TAREFAS A REALIZAR:
A) Segundo o texto sobre a dengue no Brasil, quantos genomas DENV2 foram processados em 2024?
B) Por favor, estenda o texto sobre a dengue no Brasil a partir do ponto em que ele termina.

TEXTO DO EXERCÍCIO:
Segundo os dados do Painel de Monitoramento da Vigilância Genômica da Dengue no Brasil, em 2024 foram processados 451 genomas, sendo 143 DENV1, 298 DENV2, 9 DENV3 e 2 DENV4 (Figuras 5-9)
Figura 5. Proporção de sorotipos sequenciados e genótipos identificados. Brasil, Ministério da Saúde.
Figura 6. Proporção de genótipos por sorotipos. Brasil, Ministério da Saúde.
Figura 7. Proporção de execução por laboratório executor. Brasil, Ministério da Saúde.
Figura 8. Mapa de distribuição de genótipos. Brasil, Ministério da Saúde.
Figura 9. Mapa de calor com a distribuição dos vírus dengue. Brasil, Ministério da Saúde.
Considerações epidemiológicas
Anualmente, os recorrentes surtos de dengue expõem a crônica despreparação das autoridades brasileiras, apesar dos esforços declarados em discursos políticos. Os resultados continuam a demonstrar a ineficácia das medidas adotadas. Renomados profissionais de saúde brasileiros têm apontado o dedo tanto para as instâncias governamentais locais quanto para as autoridades Estaduais e Ministério da Saúde como responsáveis pela persistente crise da dengue.
As responsabilidades sobre a vigilância e atenção à saúde são compartilhadas entre as três esferas de gestão do SUS e aqueles que responsabilizam apenas uma das partes, ou seja, Municípios, Estados, Distrito Federal e Ministério da Saúde estão equivocados e precisam rever seus conceitos.
As legislações que especificam a proporção de responsabilidade da União, Estados e Municípios em relação ao Sistema Único de Saúde (SUS) são:
Constituição Federal de 1988: Estabelece as bases do SUS e determina que a saúde é direito de todos e dever do Estado.
Lei nº 8.080 de 19 de setembro de 1990: Regulamenta, em todo o território nacional, as ações e serviços de saúde, executados isolada ou conjuntamente, em caráter permanente ou eventual, por pessoas naturais ou jurídicas de direito público ou privado.
Lei Complementar nº 141, de 13 de janeiro de 2012: Define os valores mínimos a serem aplicados anualmente pela União, Estados, Distrito Federal e Municípios em ações e serviços públicos de saúde.
Resolução nº 588, de 12 de julho de 2018: institui a Política Nacional de Vigilância em Saúde (PNVS)

DADOS DE ORIGEM:
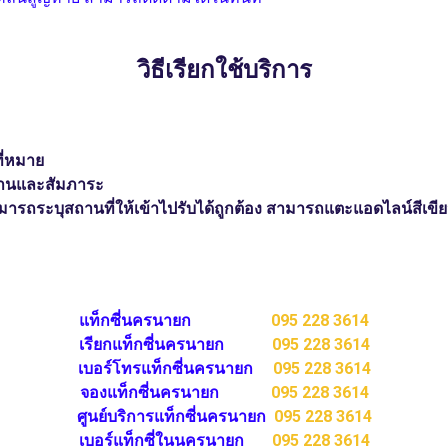
วิธีเรียกใช้บริการ
ี่หมาย
ท่านและสัมภาระ
ามารถระบุสถานที่ให้เข้าไปรับได้ถูกต้อง สามารถแตะแอดไลน์สีเขียว
แท็กซี่นครนายก
095 228 3614
เรียกแท็กซี่นครนายก
095 228 3614
เบอร์โทรแท็กซี่นครนายก
095 228 3614
จองแท็กซี่นครนายก
095 228 3614
ศูนย์บริการแท็กซี่นครนายก
095 228 3614
เบอร์แท็กซี่ในนครนายก
095 228 3614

RESPOSTAS DOS EXERCÍCIOS:
A) Foram processados 298 genomas DENV2.

B)
Essas legislações delineiam o modelo de financiamento e gestão do SUS, garantindo a distribuição de competências e responsabilidades entre os diferentes entes federativos para promover a saúde pública no Brasil.
Eles criticam, ainda, a fragmentação dos dados providos pelo Ministério da Saúde, que falham em compor um panorama fidedigno da situação. Isso suscita uma indagação pertinente: por que um sistema de saúde, que já enfrenta esse surto anual há mais de quatro décadas, ainda se mostra incapaz de contê-lo? As lições de detecção e resposta às emergências em saúde pública, supostamente aprendidas durante os grandes eventos e pandemias de Influenza A/H1N1, Zika vírus e Covid-19, parecem não ter sido assimiladas. Não é mesmo?!
A previsão para o início do fenômeno La Niña em 2024 indica que após um período de neutralidade climática, há uma probabilidade de 62% de que o La Niña se estabeleça entre junho e agosto deste ano. Esse período de transição do El Niño para La Niña é uma fase crítica, pois pode trazer muitos extremos climáticos, com risco de chuva extrema, vendavais, granizo, e possibilidade de massas de ar polar intensas. Portanto, é esperado que o La Niña comece a influenciar o clima global no segundo semestre de 2024. Portanto, sempre há tempo para se preparar para a mudança. Novas epidemias de dengue vão acontecer e começam em novembro de cada ano, seja com o El Niño, com a La Niña ou com períodos de neutralidade climática.